A Minnesota man charged with helping to orchestrate the $250 million Feeding Our Future fraud scheme was taken into custody Thursday in Mogadishu, Somalia, after four years as a fugitive, U.S. Attorney Daniel Rosen announced.
Abdikerm Abdelahi Eidleh, 42, of Burnsville, Minnesota, was taken into custody June 25 in a daytime raid coordinated by the FBI and Somali intelligence agencies, according to a news release from Rosen’s office. Eidleh was indicted in September 2022 as part of what prosecutors described as a massive scheme to defraud a federal child nutrition program.
Court documents do not show whether Eidleh has obtained an attorney, and he has not yet had an opportunity to enter a plea in the case.
According to prosecutors, Eidleh was an employee of Feeding Our Future, a nonprofit organization that claimed to provide millions of meals to children in need during the COVID-19 pandemic under a federal child nutrition program.

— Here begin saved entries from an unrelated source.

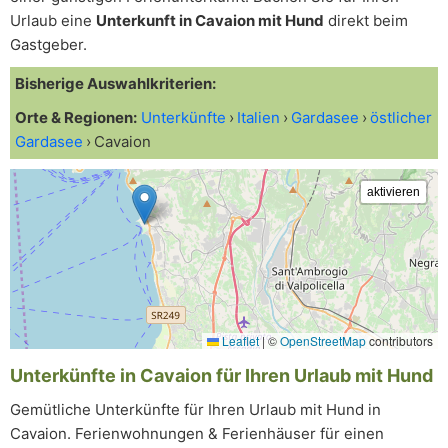
Urlaub eine
Unterkunft in Cavaion mit Hund
direkt beim
Gastgeber.
Bisherige Auswahlkriterien:
Orte & Regionen:
Unterkünfte
Italien
Gardasee
östlicher
Gardasee
Cavaion
Leaflet
|
©
OpenStreetMap
contributors
Unterkünfte in Cavaion für Ihren Urlaub mit Hund
Gemütliche Unterkünfte für Ihren Urlaub mit Hund in
Cavaion. Ferienwohnungen & Ferienhäuser für einen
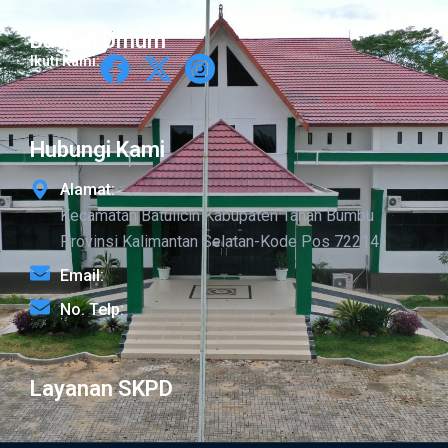
Bagian Umum
Ikuti Kami:
Hubungi Kami
Alamat:
Kecamatan Batulicin Kabupaten Tanah Bumbu
Provinsi Kalimantan Selatan-Kode Pos 72214
Email:
No. Telp:
Layanan SKPD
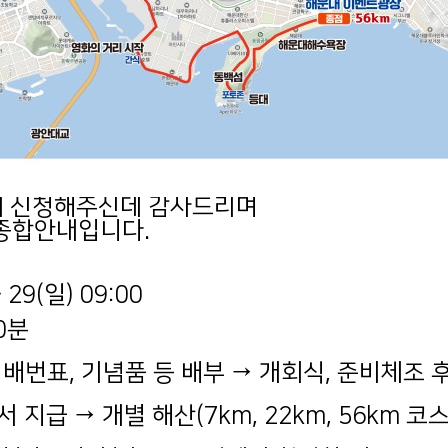
제에 신청해주신데 감사드리며
 종합안내입니다.
 29(일) 09:00
0분
 배번표, 기념품 등 배부 → 개회식, 준비체조 
지급 → 개별 해산(7km, 22km, 56km 코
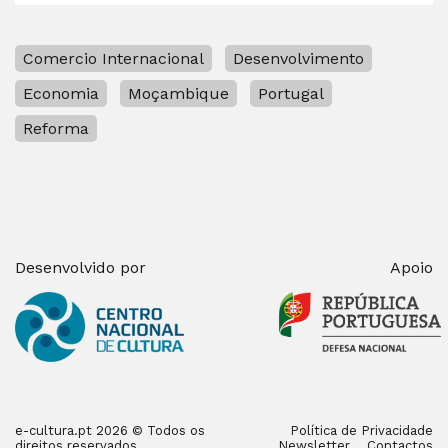
Comercio Internacional
Desenvolvimento
Economia
Moçambique
Portugal
Reforma
Desenvolvido por
Apoio
e-cultura.pt 2026 © Todos os
Política de Privacidade
direitos reservados
Newsletter
Contactos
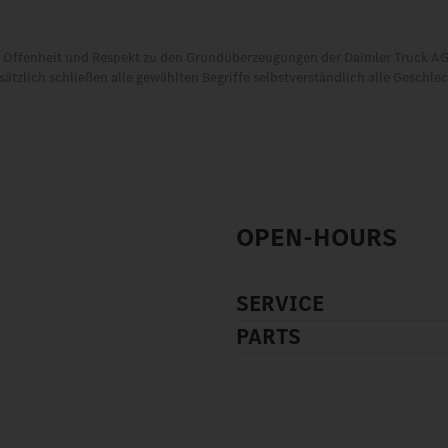
t, Offenheit und Respekt zu den Grundüberzeugungen der Daimler Truck AG.
tzlich schließen alle gewählten Begriffe selbstverständlich alle Geschle
OPEN-HOURS
SERVICE
PARTS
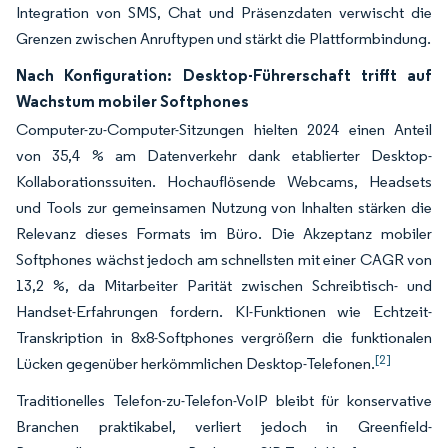
Integration von SMS, Chat und Präsenzdaten verwischt die
Grenzen zwischen Anruftypen und stärkt die Plattformbindung.
Nach Konfiguration: Desktop-Führerschaft trifft auf
Wachstum mobiler Softphones
Computer-zu-Computer-Sitzungen hielten 2024 einen Anteil
von 35,4 % am Datenverkehr dank etablierter Desktop-
Kollaborationssuiten. Hochauflösende Webcams, Headsets
und Tools zur gemeinsamen Nutzung von Inhalten stärken die
Relevanz dieses Formats im Büro. Die Akzeptanz mobiler
Softphones wächst jedoch am schnellsten mit einer CAGR von
13,2 %, da Mitarbeiter Parität zwischen Schreibtisch- und
Handset-Erfahrungen fordern. KI-Funktionen wie Echtzeit-
Transkription in 8x8-Softphones vergrößern die funktionalen
[2]
Lücken gegenüber herkömmlichen Desktop-Telefonen.
Traditionelles Telefon-zu-Telefon-VoIP bleibt für konservative
Branchen praktikabel, verliert jedoch in Greenfield-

Authorities said only a small portion of the federal money actually went toward feeding children. The rest, they alleged, was laundered through shell companies and spent on property, luxury cars, and travel.

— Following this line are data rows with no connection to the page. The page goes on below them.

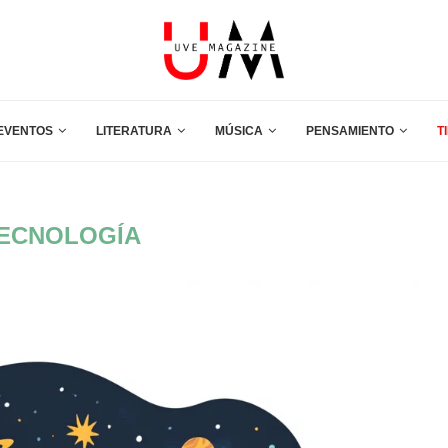
EVENTOS
LITERATURA
MÚSICA
PENSAMIENTO
T
ECNOLOGÍA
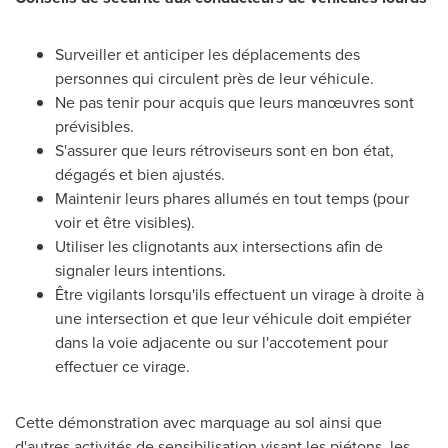
Surveiller et anticiper les déplacements des
personnes qui circulent près de leur véhicule.
Ne pas tenir pour acquis que leurs manœuvres sont
prévisibles.
S'assurer que leurs rétroviseurs sont en bon état,
dégagés et bien ajustés.
Maintenir leurs phares allumés en tout temps (pour
voir et être visibles).
Utiliser les clignotants aux intersections afin de
signaler leurs intentions.
Être vigilants lorsqu'ils effectuent un virage à droite à
une intersection et que leur véhicule doit empiéter
dans la voie adjacente ou sur l'accotement pour
effectuer ce virage.
Cette démonstration avec marquage au sol ainsi que
d'autres activités de sensibilisation visant les piétons, les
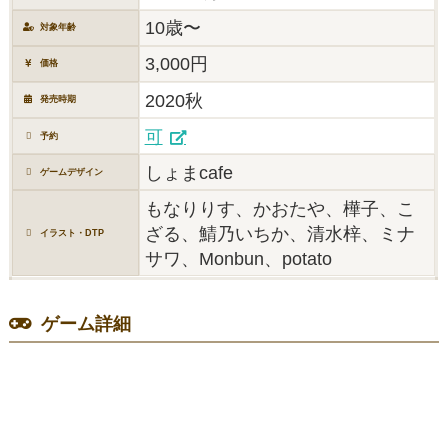
10歳〜
対象年齢
3,000円
価格
2020秋
発売時期
可
予約
しょまcafe
ゲームデザイン
もなりりす、かおたや、樺子、こ
ざる、鯖乃いちか、清水梓、ミナ
イラスト・DTP
サワ、Monbun、potato
ゲーム詳細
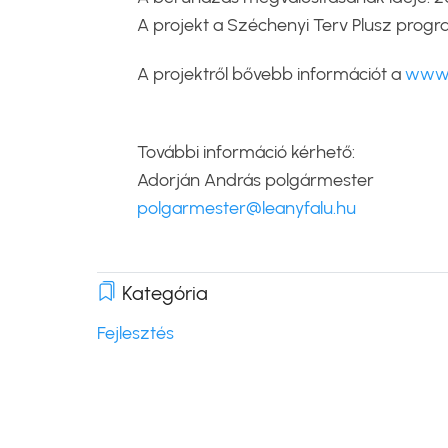
A projekt a Széchenyi Terv Plusz progr
A projektről bővebb információt a
www.
További információ kérhető:
Adorján András polgármester
polgarmester@leanyfalu.hu
Kategória
Fejlesztés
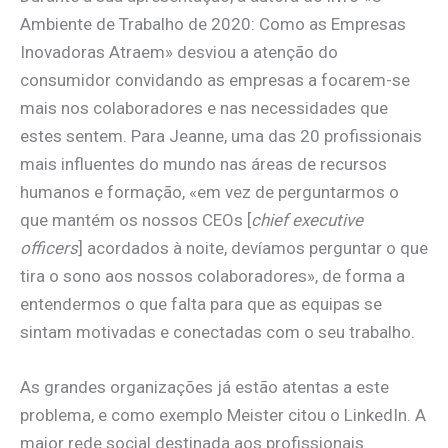
Ambiente de Trabalho de 2020: Como as Empresas
Inovadoras Atraem» desviou a atenção do
consumidor convidando as empresas a focarem-se
mais nos colaboradores e nas necessidades que
estes sentem. Para Jeanne, uma das 20 profissionais
mais influentes do mundo nas áreas de recursos
humanos e formação, «em vez de perguntarmos o
que mantém os nossos CEOs [
chief executive
officers
] acordados à noite, devíamos perguntar o que
tira o sono aos nossos colaboradores», de forma a
entendermos o que falta para que as equipas se
sintam motivadas e conectadas com o seu trabalho.
As grandes organizações já estão atentas a este
problema, e como exemplo Meister citou o LinkedIn. A
maior rede social destinada aos profissionais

Eidleh is one of dozens of defendants indicted in connection with the scheme. MSI previously reported that the scheme’s founder, Aimee Bock, was sentenced to nearly 42 years in prison in May in the same case.
The arrest in Mogadishu expands the international dimension of the investigation. The FBI’s coordination with Somali intelligence to capture Eidleh four years after his indictment reflects the bureau’s sustained pursuit of suspects who flee the United States.
Eidleh’s case adds to a broader pattern of federal fraud enforcement involving Minnesota programs serving children, an issue that has drawn increasing attention from federal officials over the past year as scrutiny has focused on the Somali community in the Minneapolis-St. Paul area.